--- Work instruction A ---
How many days does the H3N2 infection last, according to the article on H3N2 below?
--- Work instruction B ---
Name every symptom that the H3N2 article says patients will suffer, leaving out those it lists for rare cases.
--- Work instruction C ---
Resume the article on the H3N2 virus from the point where it stops.
***** Selected passage *****
By Linus Garg
First publised on 2023-03-11 05:48:00
Although just two persons have died after being infgected by the H3N2 virus in India, the Centre has rightly asked all states to be on alert. This is because H3N2 is a subtype of Influenza A virus which causes more hospitalizations than other influenza subtypes. If not controlled, it can also be fatal. Hence, despite influenza viruses are considered to be self-limiting and benign, H3N2 causes problems and needs to be monitored closely. The symptoms of H3N2 are similar to that of any other flu. Patients will suffer from cough, fever, body ache and headache, sore throat, a runny or stuffy nose and extreme fatigue. They might suffer nausea, vomiting and diarrhoea in rare cases. The infection lasts for five to seven days and fever may subside after three days but coughing might persist for nearly three weeks.
***** Information *****
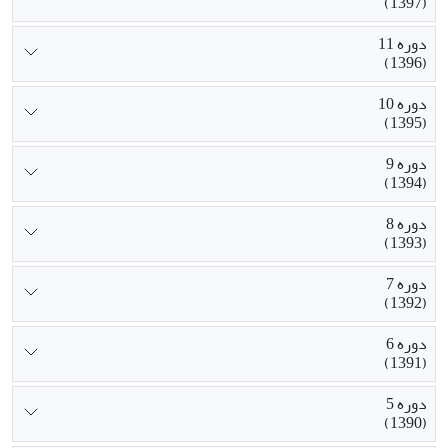
(1397)
دوره 11
(1396)
دوره 10
(1395)
دوره 9
(1394)
دوره 8
(1393)
دوره 7
(1392)
دوره 6
(1391)
دوره 5
(1390)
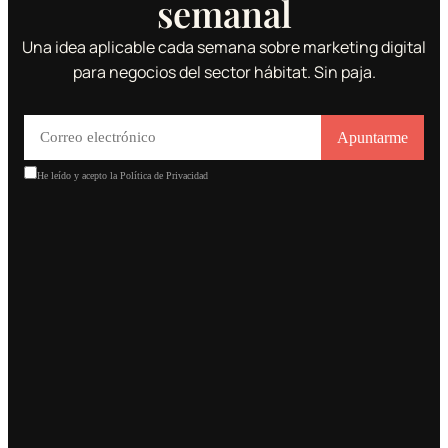
semanal
Una idea aplicable cada semana sobre marketing digital
para negocios del sector hábitat. Sin paja.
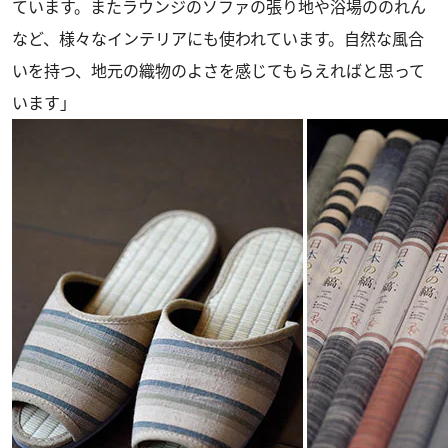
ています。またラウンジのソファの張り地や浴場ののれん
など、様々なインテリアにも使われています。自然な風合
いを持つ、地元の織物のよさを感じてもらえればと思って
います」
*****
--- Response area A ---
Five to seven days.

--- Response area B ---
Cough, fever, body ache, headache, sore throat, a runny or stuffy nose, and extreme fatigue.

--- Response area C ---
In India this year, persons suffering from infections "are reporting prolonged cough, persistent fever and other complications", said Dr G C Khilnani, chairman of PSRI Institute of Pulmonary, Critical Care and Sleep Medicine (reported in The Times of India) and this is leading to increased hospitalization. The health ministry has said that ICMR network of laboratories are closely monitoring the human influenza virus subtypes and it has been seen that nearly 79% of all cases of people infected have been found to be H3N2. This has led the Centre to put the states on alert. Apart from H3N2, Influenza B Victoria was found in 14% persons and H1N1 (also known as swine flu) was found in 7%.
Health minister Mansukh Mandaviya held a review meeting as the cases were rising. The advisory to the states asking them to be alert and monitor the situation closely was issued after the meeting. Although there is no reason to panic, people suffering from Severe Acute Respiratory Illness (SARI) or Influenza Like Illness (ILI) need to be monitored as they are most susceptible. Since the virus is self-limiting, it is hoped that with the onset of summer, cases will decline. But in the interim, states will have to be on guard so that H3N2 does not spread. Hospitals all over the country must also be ready any eventuality.